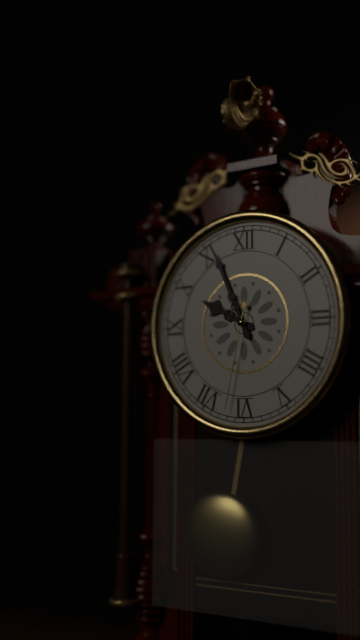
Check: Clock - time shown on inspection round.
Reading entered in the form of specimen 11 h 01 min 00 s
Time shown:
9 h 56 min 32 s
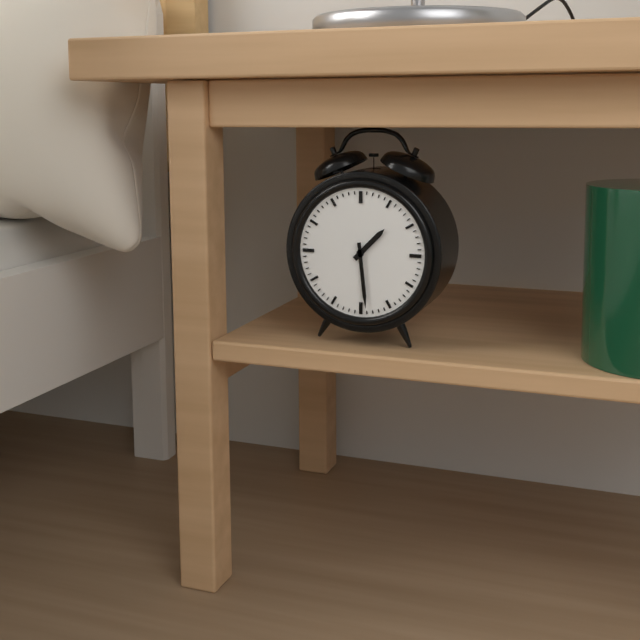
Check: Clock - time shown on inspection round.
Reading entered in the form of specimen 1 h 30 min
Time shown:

┄┄┄┄┄┄

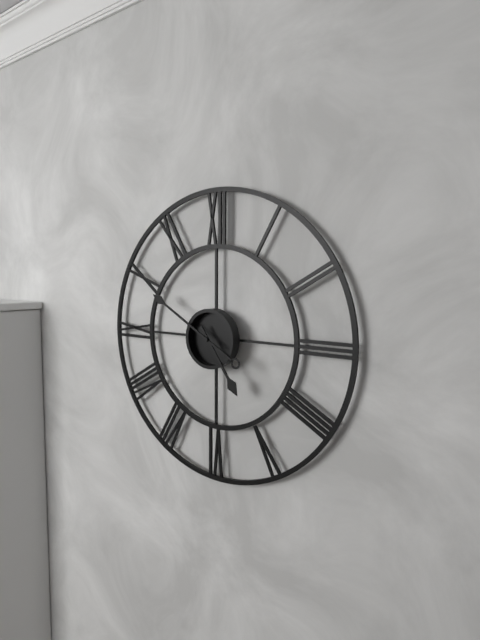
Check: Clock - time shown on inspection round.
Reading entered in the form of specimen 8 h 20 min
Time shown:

┄┄┄┄┄┄

→ Request
State how many lines of the records above contain the word "specimen". Give only the number.

→ Exercise response
3